Index-linked securities carry an inflation expectation built into their price, which is the difference between the price of the nominal bond and the price of the inflation-linked bond, often referred to as the breakeven rate. Index-linked securities can be used to construct a portfolio to effectively hedge
long-term inflation risk. However, there are a number of factors to consider before using them.
One is that the breakeven rate is imprecise and can be distorted. This is largely because it fails to consider a strategic inflation risk premium – i.e. the mark-up on the nominal bond yield that investors demand as compensation for shouldering the inflation risk that an index-linked bondholder does not. This means that the breakeven rate represents an inflation risk premium as well as an expectation of inflation.
Another factor to consider with inflation-linked securities is that there are a large number of very different measures of inflation, and very few traded instruments that reflect the types of inflation that are relevant to most investors.
Real assets, real cash flows?
Pension funds with a longer-term perspective on hedging against inflation are increasingly attracted to the real cash flows offered by real assets to offset the effects of inflation. Examples of real assets include property, commodities, gold, infrastructure or funds which combine some or all of these.
Property values tend to rise in inflationary cycles, leading to higher real cash flows. In particular, rental income shows a strong link to inflation. But values tend to increase most late in an inflationary cycle, indicating that property lacks sufficient short-term sensitivity needed for a real hedge. Also, if inflation persists and affects economic growth, property investments can suffer in the long term.
Commodities will stand up under certain inflationary pressures and will prove to be a good investment as developed world demand continues to push prices up. But, like property values, commodities are linked to year-on-year inflation and bear little sensitivity to long-term breakeven rates. Investors also need to be aware of the potentially significant differences in returns between spot prices and futures prices – most institutional investment products tend to be futures-based.
Gold is a traditional safe haven when currency is deflating and, at a time when many governments are deflating currency to maintain economic competitiveness, gold appears to be a prudent investment. Prices appear very high at present, but this probably reflects depressed currency valuations rather than high gold valuations.
In theory, infrastructure presents a good inflation hedge as underlying investments are linked to contracts with implied inflation protection. However, in practice infrastructure investments can be illiquid, complex and contain significant property development risks. They can also involve high levels of leverage, which may not be inflation hedged, making them less than ideal as inflation hedging instruments.

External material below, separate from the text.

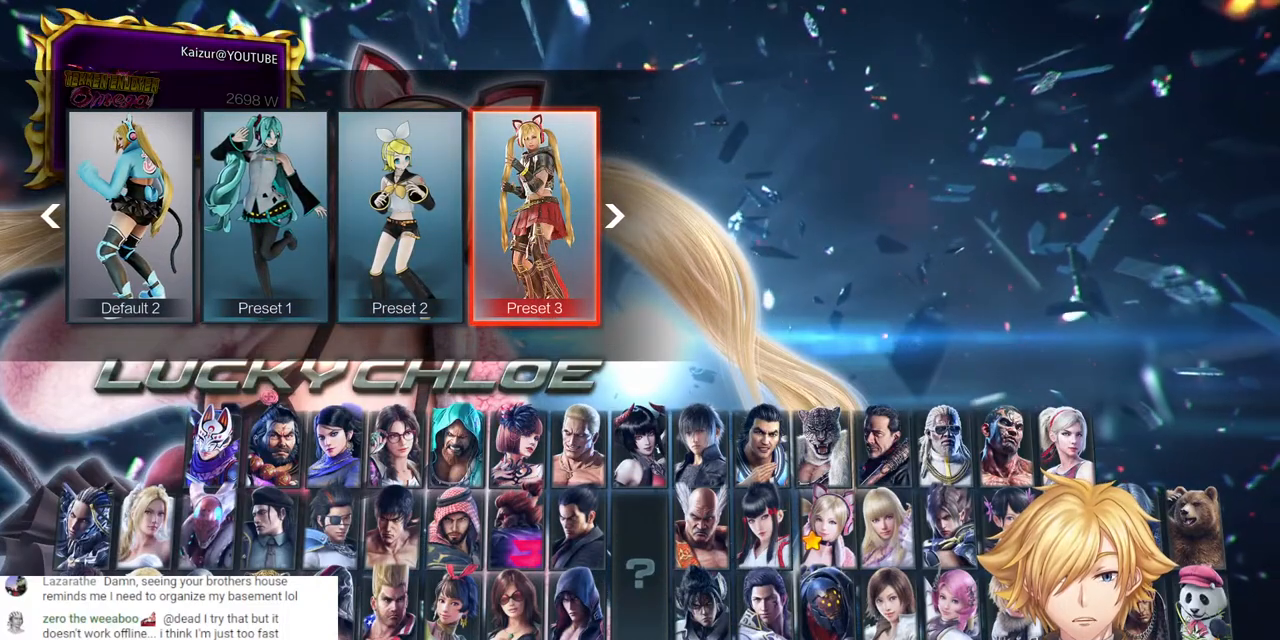
{"buttons": [], "left_stick": "center", "right_stick": "center", "events": []}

Three questions you need to ask
When considering how to hedge against inflation, investors need to ask themselves three questions. First, what level of risk am I willing to take? Second, what is the basis risk of any hedge that I take (i.e. what is the possibility that the hedging instruments are not tied to the inflation measure that matters most to me, adding risk to my position)? And finally, what reward do I stand to gain for taking the risk – or what return will I give up for ‘buying’ the hedge?
There is no foolproof way of hedging against inflation, but the chances of dealing with any infla-tionary challenges that lie ahead can be increased dramatically by successfully answering these questions.